Schon als ich auf die Welt kam, und das ist eine ganze Weile her, musste ich mit dem Arbeiten beginnen. Von morgens bis abends Codesequenzen analysieren, auseinandernehmen und wieder zusammensetzen. Weißt du, wie anstrengend das ist?
Und immer den gleichen Code zu essen, zu verdauen, um ihn dann wieder neu zusammenzusetzen, tagein, tagaus. Meine Eltern sagen, das muss so sein, damit ich lerne, vorherzusagen. Hmm, ich soll etwas vorhersagen, kannst du dir das vorstellen?

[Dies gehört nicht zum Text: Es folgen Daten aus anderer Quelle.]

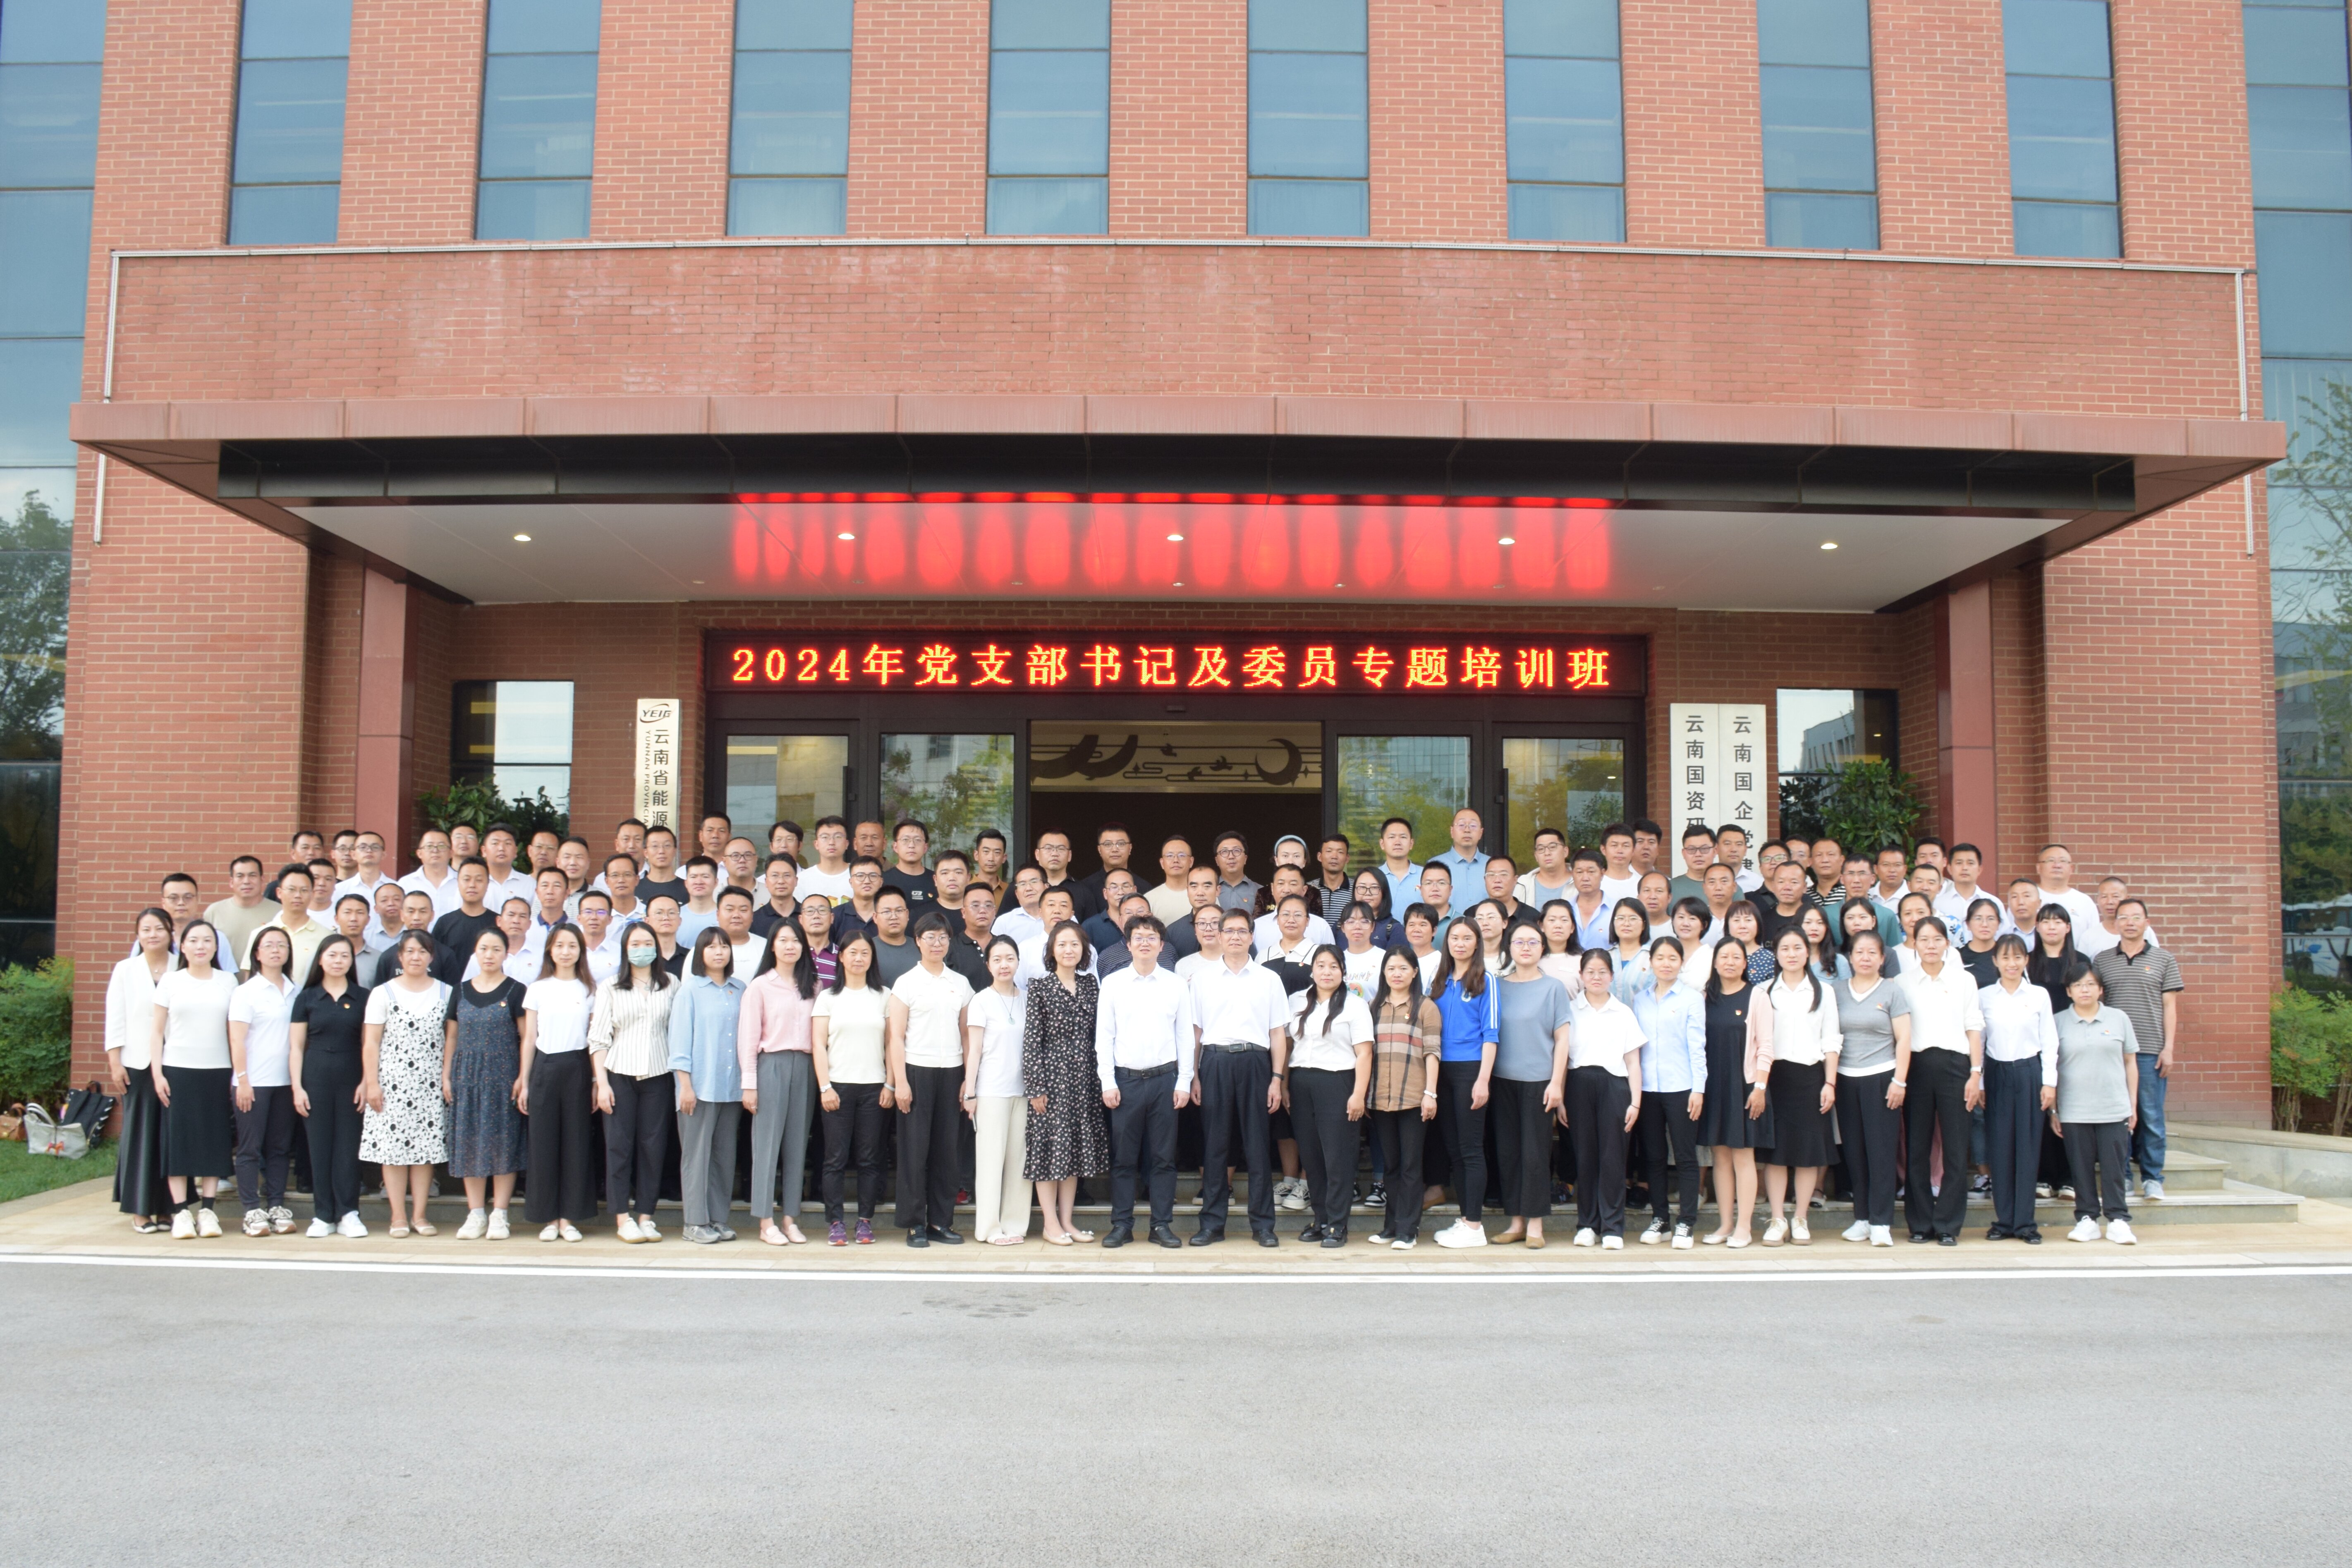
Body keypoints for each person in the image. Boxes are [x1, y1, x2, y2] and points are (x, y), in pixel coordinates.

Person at [1188, 907, 1291, 1248]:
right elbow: (1195, 1032)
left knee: (1257, 1146)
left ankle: (1263, 1226)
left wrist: (1276, 1078)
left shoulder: (1268, 979)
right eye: (1229, 931)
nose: (1235, 936)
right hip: (1215, 1062)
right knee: (1215, 1146)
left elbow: (1277, 1034)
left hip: (1256, 1062)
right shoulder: (1201, 979)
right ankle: (1211, 1224)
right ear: (1219, 936)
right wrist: (1193, 1076)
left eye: (1241, 931)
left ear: (1251, 936)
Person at [1093, 915, 1194, 1249]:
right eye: (1138, 937)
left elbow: (1185, 1035)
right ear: (1128, 944)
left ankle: (1161, 1225)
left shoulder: (1175, 984)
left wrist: (1184, 1081)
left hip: (1165, 1079)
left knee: (1163, 1158)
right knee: (1124, 1158)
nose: (1145, 943)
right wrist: (1107, 1081)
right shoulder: (1113, 983)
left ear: (1161, 945)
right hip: (1126, 1081)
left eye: (1151, 937)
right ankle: (1121, 1225)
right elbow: (1104, 1036)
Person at [886, 911, 976, 1247]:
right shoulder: (906, 983)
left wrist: (968, 1079)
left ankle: (940, 1221)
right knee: (914, 1151)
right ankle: (914, 1225)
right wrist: (900, 1082)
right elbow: (896, 1037)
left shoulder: (960, 983)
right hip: (916, 1071)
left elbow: (966, 1035)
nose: (937, 943)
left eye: (942, 937)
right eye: (930, 937)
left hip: (952, 1072)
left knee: (947, 1151)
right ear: (918, 941)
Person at [148, 921, 238, 1239]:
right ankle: (182, 1212)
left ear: (216, 947)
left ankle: (208, 1211)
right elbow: (156, 1031)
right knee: (179, 1141)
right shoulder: (171, 981)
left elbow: (235, 1031)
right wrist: (157, 1073)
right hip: (177, 1070)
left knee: (214, 1139)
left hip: (218, 1070)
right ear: (183, 946)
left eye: (208, 941)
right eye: (194, 940)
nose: (201, 946)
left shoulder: (228, 981)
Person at [1898, 918, 1985, 1245]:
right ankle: (1920, 1223)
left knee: (1955, 1148)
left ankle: (1948, 1224)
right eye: (1924, 939)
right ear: (1914, 943)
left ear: (1947, 943)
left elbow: (1973, 1026)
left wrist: (1975, 1073)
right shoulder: (1902, 982)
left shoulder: (1964, 980)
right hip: (1916, 1066)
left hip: (1955, 1066)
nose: (1931, 945)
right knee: (1916, 1148)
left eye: (1937, 939)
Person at [588, 921, 676, 1244]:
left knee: (653, 1147)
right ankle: (622, 1217)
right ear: (625, 950)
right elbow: (598, 1038)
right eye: (635, 944)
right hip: (619, 1074)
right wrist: (602, 1083)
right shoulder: (610, 986)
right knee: (619, 1147)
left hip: (659, 1074)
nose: (642, 949)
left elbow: (676, 1030)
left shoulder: (671, 984)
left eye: (647, 943)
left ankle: (646, 1216)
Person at [1023, 920, 1110, 1246]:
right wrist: (1036, 1087)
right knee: (1049, 1151)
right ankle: (1050, 1224)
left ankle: (1067, 1221)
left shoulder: (1091, 986)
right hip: (1051, 1079)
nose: (1068, 950)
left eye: (1074, 944)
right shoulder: (1040, 987)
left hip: (1085, 1078)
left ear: (1084, 950)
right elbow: (1032, 1041)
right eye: (1061, 944)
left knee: (1072, 1152)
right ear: (1051, 951)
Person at [360, 931, 451, 1237]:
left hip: (430, 1084)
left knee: (426, 1152)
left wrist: (446, 1077)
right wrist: (372, 1083)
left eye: (422, 951)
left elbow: (452, 1039)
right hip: (392, 1084)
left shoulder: (446, 992)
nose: (416, 957)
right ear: (399, 956)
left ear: (431, 957)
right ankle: (398, 1217)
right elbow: (371, 1042)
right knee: (393, 1152)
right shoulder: (382, 993)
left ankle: (420, 1216)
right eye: (410, 951)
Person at [1487, 925, 1573, 1247]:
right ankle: (1516, 1222)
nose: (1526, 947)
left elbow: (1562, 1039)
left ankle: (1536, 1224)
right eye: (1519, 941)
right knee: (1508, 1152)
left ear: (1542, 947)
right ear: (1509, 947)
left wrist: (1557, 1083)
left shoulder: (1553, 988)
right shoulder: (1496, 986)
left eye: (1533, 942)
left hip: (1539, 1082)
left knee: (1535, 1154)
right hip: (1502, 1081)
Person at [2091, 898, 2182, 1200]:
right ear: (2115, 923)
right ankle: (2124, 1177)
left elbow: (2170, 1007)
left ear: (2146, 922)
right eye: (2123, 917)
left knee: (2151, 1116)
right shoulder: (2102, 960)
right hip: (2113, 1052)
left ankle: (2153, 1178)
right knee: (2119, 1117)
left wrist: (2168, 1048)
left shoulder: (2164, 959)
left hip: (2150, 1050)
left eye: (2136, 917)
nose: (2129, 923)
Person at [1284, 946, 1374, 1248]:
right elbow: (1288, 1046)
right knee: (1312, 1157)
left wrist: (1358, 1094)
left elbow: (1364, 1053)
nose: (1327, 972)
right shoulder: (1297, 1001)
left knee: (1338, 1157)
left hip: (1338, 1083)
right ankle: (1320, 1219)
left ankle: (1337, 1224)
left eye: (1334, 966)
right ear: (1312, 970)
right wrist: (1284, 1085)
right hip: (1301, 1082)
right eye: (1321, 965)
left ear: (1343, 971)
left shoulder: (1355, 1005)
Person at [441, 928, 527, 1240]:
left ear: (506, 953)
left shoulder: (516, 990)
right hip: (466, 1076)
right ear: (475, 953)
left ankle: (500, 1214)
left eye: (496, 949)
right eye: (483, 949)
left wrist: (523, 1077)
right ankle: (475, 1213)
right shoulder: (460, 991)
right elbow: (452, 1036)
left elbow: (526, 1037)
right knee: (469, 1142)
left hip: (503, 1075)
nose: (489, 955)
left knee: (504, 1142)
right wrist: (447, 1075)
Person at [1557, 945, 1645, 1247]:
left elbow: (1633, 1062)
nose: (1596, 977)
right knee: (1585, 1157)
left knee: (1612, 1158)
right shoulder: (1569, 1010)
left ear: (1612, 976)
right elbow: (1563, 1058)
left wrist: (1635, 1101)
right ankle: (1587, 1225)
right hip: (1578, 1085)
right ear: (1581, 975)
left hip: (1615, 1087)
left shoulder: (1623, 1012)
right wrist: (1561, 1099)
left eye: (1602, 972)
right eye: (1590, 972)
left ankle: (1612, 1227)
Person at [1757, 928, 1840, 1246]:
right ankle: (1778, 1219)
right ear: (1776, 954)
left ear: (1808, 952)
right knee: (1776, 1154)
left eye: (1797, 948)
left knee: (1808, 1153)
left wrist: (1829, 1082)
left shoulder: (1824, 992)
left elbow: (1831, 1039)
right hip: (1774, 1078)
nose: (1791, 954)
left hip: (1811, 1078)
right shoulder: (1764, 991)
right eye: (1785, 948)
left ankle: (1801, 1218)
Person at [740, 921, 819, 1246]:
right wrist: (749, 1084)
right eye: (783, 940)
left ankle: (790, 1218)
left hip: (805, 1066)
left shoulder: (813, 985)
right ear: (772, 945)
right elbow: (748, 1039)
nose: (790, 946)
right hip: (770, 1065)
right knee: (767, 1145)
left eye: (796, 940)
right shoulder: (760, 986)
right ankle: (765, 1221)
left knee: (797, 1145)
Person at [518, 924, 597, 1242]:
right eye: (560, 945)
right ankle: (548, 1218)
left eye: (572, 946)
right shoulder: (538, 988)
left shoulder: (589, 990)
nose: (566, 951)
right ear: (550, 950)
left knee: (576, 1143)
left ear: (581, 951)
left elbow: (594, 1038)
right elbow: (529, 1038)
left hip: (578, 1066)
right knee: (543, 1144)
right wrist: (524, 1081)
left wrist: (595, 1079)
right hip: (545, 1066)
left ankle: (569, 1218)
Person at [1832, 931, 1910, 1247]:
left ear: (1882, 958)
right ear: (1849, 957)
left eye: (1871, 952)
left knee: (1881, 1152)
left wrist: (1899, 1080)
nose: (1865, 957)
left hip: (1881, 1077)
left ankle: (1881, 1222)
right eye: (1859, 952)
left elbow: (1904, 1039)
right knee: (1854, 1152)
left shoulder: (1892, 991)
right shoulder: (1836, 991)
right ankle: (1862, 1218)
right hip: (1845, 1078)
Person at [669, 928, 747, 1245]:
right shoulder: (689, 990)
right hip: (699, 1088)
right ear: (700, 953)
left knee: (723, 1157)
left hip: (731, 1088)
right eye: (712, 947)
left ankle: (717, 1218)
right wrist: (685, 1086)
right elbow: (679, 1042)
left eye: (724, 946)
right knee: (696, 1157)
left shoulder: (740, 989)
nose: (719, 952)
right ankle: (694, 1221)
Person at [1979, 932, 2058, 1243]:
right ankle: (2003, 1221)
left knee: (2027, 1147)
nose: (2011, 963)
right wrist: (1980, 1081)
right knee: (2000, 1148)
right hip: (1996, 1073)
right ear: (1995, 961)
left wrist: (2049, 1082)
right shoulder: (1984, 996)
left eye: (2017, 957)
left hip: (2029, 1073)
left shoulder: (2038, 995)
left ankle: (2025, 1223)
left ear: (2026, 960)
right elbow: (1979, 1041)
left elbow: (2050, 1040)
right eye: (2005, 957)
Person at [2055, 959, 2140, 1244]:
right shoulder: (2057, 1022)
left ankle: (2118, 1220)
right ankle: (2087, 1219)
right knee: (2080, 1169)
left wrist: (2132, 1104)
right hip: (2074, 1109)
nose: (2085, 990)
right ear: (2069, 991)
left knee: (2114, 1169)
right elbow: (2051, 1067)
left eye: (2091, 984)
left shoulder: (2119, 1018)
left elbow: (2130, 1062)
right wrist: (2054, 1110)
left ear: (2101, 989)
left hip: (2113, 1107)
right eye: (2078, 985)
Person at [812, 931, 889, 1245]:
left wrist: (891, 1084)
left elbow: (892, 1043)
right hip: (838, 1087)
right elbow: (818, 1044)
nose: (859, 958)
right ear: (841, 957)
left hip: (875, 1087)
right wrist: (825, 1087)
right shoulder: (827, 997)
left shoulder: (884, 996)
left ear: (872, 958)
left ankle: (865, 1221)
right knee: (835, 1158)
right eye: (853, 952)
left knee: (870, 1159)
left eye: (865, 953)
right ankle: (835, 1222)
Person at [1630, 936, 1706, 1248]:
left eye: (1673, 958)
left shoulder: (1692, 999)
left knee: (1686, 1157)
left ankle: (1686, 1222)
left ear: (1681, 963)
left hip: (1682, 1087)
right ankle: (1660, 1218)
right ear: (1651, 963)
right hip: (1648, 1088)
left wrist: (1699, 1089)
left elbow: (1697, 1046)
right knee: (1654, 1156)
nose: (1666, 963)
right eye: (1660, 958)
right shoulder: (1640, 1000)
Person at [1697, 937, 1773, 1248]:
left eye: (1736, 957)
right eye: (1724, 956)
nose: (1729, 962)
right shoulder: (1705, 997)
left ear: (1745, 963)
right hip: (1712, 1086)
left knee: (1743, 1156)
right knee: (1720, 1156)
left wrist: (1760, 1087)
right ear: (1715, 962)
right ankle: (1726, 1223)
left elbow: (1766, 1045)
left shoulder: (1757, 996)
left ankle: (1744, 1226)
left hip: (1744, 1086)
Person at [1428, 918, 1499, 1249]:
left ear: (1476, 943)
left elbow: (1491, 1034)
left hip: (1471, 1070)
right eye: (1454, 937)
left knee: (1471, 1148)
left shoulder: (1486, 980)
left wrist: (1483, 1079)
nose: (1460, 943)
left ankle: (1474, 1226)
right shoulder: (1438, 980)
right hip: (1440, 1070)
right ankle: (1465, 1219)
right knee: (1454, 1148)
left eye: (1467, 938)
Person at [1364, 947, 1441, 1249]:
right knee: (1391, 1166)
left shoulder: (1426, 1006)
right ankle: (1391, 1227)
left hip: (1413, 1097)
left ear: (1414, 972)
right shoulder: (1373, 1007)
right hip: (1381, 1097)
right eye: (1391, 968)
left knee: (1410, 1165)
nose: (1397, 974)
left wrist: (1430, 1093)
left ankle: (1408, 1230)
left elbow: (1432, 1051)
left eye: (1403, 968)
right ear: (1384, 973)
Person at [107, 908, 177, 1231]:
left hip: (176, 1061)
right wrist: (115, 1061)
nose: (153, 935)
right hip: (137, 1063)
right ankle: (139, 1209)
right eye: (146, 929)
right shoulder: (126, 969)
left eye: (159, 928)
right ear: (138, 934)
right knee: (140, 1133)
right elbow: (115, 1016)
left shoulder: (182, 966)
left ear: (171, 932)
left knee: (170, 1134)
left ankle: (168, 1208)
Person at [227, 927, 300, 1235]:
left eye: (282, 945)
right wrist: (243, 1080)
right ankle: (251, 1209)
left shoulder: (296, 990)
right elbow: (237, 1039)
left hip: (285, 1082)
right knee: (250, 1148)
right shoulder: (246, 992)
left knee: (279, 1148)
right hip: (253, 1082)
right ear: (257, 953)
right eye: (269, 945)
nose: (275, 950)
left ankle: (276, 1205)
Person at [962, 936, 1031, 1245]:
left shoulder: (1028, 998)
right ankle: (989, 1228)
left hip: (1024, 1091)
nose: (1004, 965)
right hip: (991, 1090)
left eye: (1010, 958)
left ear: (1018, 962)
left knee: (1019, 1161)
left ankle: (1015, 1224)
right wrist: (970, 1092)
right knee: (991, 1161)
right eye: (997, 959)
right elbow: (974, 1050)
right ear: (988, 965)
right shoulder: (981, 1000)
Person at [205, 856, 279, 980]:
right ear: (231, 882)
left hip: (266, 986)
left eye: (252, 876)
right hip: (223, 985)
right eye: (240, 876)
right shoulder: (214, 912)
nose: (246, 881)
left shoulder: (279, 912)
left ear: (262, 880)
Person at [400, 827, 460, 917]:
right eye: (429, 846)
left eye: (442, 846)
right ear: (419, 853)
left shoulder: (463, 882)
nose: (435, 851)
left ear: (451, 853)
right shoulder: (406, 884)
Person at [1603, 897, 1652, 998]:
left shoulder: (1652, 958)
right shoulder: (1605, 957)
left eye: (1633, 919)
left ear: (1644, 925)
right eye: (1621, 918)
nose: (1626, 924)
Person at [1143, 835, 1196, 925]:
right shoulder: (1149, 899)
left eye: (1182, 856)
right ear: (1162, 863)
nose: (1176, 860)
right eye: (1170, 856)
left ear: (1191, 862)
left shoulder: (1203, 895)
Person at [1374, 816, 1421, 916]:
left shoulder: (1425, 876)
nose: (1398, 843)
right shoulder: (1374, 877)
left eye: (1403, 837)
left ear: (1411, 844)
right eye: (1392, 837)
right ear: (1382, 844)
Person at [751, 852, 801, 940]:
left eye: (787, 876)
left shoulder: (807, 916)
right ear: (766, 882)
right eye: (775, 876)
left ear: (796, 881)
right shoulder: (754, 920)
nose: (781, 881)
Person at [1211, 830, 1262, 913]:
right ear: (1217, 861)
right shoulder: (1209, 891)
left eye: (1237, 851)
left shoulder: (1261, 892)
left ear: (1245, 859)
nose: (1231, 857)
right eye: (1224, 852)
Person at [884, 819, 935, 902]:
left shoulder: (937, 881)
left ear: (926, 848)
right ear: (895, 847)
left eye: (918, 840)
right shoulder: (883, 881)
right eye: (905, 840)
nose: (911, 845)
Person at [1311, 833, 1355, 922]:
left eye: (1340, 852)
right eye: (1329, 851)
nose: (1334, 857)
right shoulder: (1309, 889)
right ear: (1320, 857)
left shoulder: (1357, 889)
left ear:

Sobald ich bestimmten Computercode sehe und in welcher Reihenfolge und Anordnung er auftaucht, muss ich wissen, um was es sich handelt. Puh, ist das schwer! Zu Beginn war es für mich noch schwerer als heute. Jetzt kann ich schon so einiges. Wenn du beispielsweise ein digitales Bild erstellt hast, es kopierst und ebenfalls im Internet abspeicherst, kann ich erkennen, dass es dieses Bild zweimal gibt und dass es jemand kopiert haben muss. Klasse, oder? Gib’s zu, mit deinen Augen kannst du das nicht!
Ich muss auch etwas zugeben: Ich kann das auch nicht so richtig, aber sag’s nicht weiter, code, code.
Irgendwann waren meine Eltern der Meinung, ich bräuchte mehr Beispiele, um effektiver zu lernen. Also mehr Bilder von dir und anderen, damit ich besser unterscheiden könne. Letztens habe ich 100 Millionen Bilder gesehen, mir war ganz schwindelig. Die musste ich alle ansehen und dann den Binärcode zerlegen und vergleichen. Immer wenn ich Kopien entdecke, soll ich es sagen. Damit das für mich aber nicht zu leicht ist, vermischen sie Bilder, die ich kenne, mit welchen, die mir unbekannt sind. Eigentlich eine ziemlich logische Sache.
Wie du dir denken kannst, wird das nach einer Weile wirklich langweilig, doch ich muss weitermachen, sagen sie, damit ich noch besser werde.
Daraufhin ich habe protestiert, denn ich wollte auch mal etwas anderes, völlig Neues essen. Sie versprachen mir, ich würde bald weitere 100 Millionen Bilder aus Social-Media-Portalen bekommen. Bilder von dortigen Mitgliedern. Alles ausgefallene Kost. Sie hielten ihr Versprechen, und das war klasse! Was da alles dabei war, richtige Leckereien. Das Beste: Kaum etwas, das ich schon kannte. Aber auch das war schnell ein alter Hut. Nachdem ich mein neues Essen mehrere Milliarden Male verdaut und wieder ausgeschieden hatte, ging das gleiche Spiel wieder von vorne los. Zum Glück gibt es immer Nachschub. Die netten Leute aus den Portalen liefern so viel Nahrung für mich nach, dass ich nie Hunger leiden muss, und das völlig ohne Bezahlung, aber bitte nicht weitererzählen.
Und bevor ich es vergesse: Meine Eltern sagen auch, ich sei ein überwachter Rithmus und es gäbe noch mehr von meiner Art. Nicht jeder werde überwacht so wie ich, manche wachsen in einem ganz anderen Umfeld auf und können fast alles machen, was sie wollen. Das hat mich ein bisschen traurig gemacht, weil ich dachte, ich sei der Einzige. Aber was machen die anderen? Unüberwacht? Mal sehen, was ich herausbekommen kann. Ich melde mich wieder, sobald ich mehr weiß.
In der Zwischenzeit speichere bitte schön weiter deine privaten Bilder im Internet ab, damit ich immer etwas zu essen habe!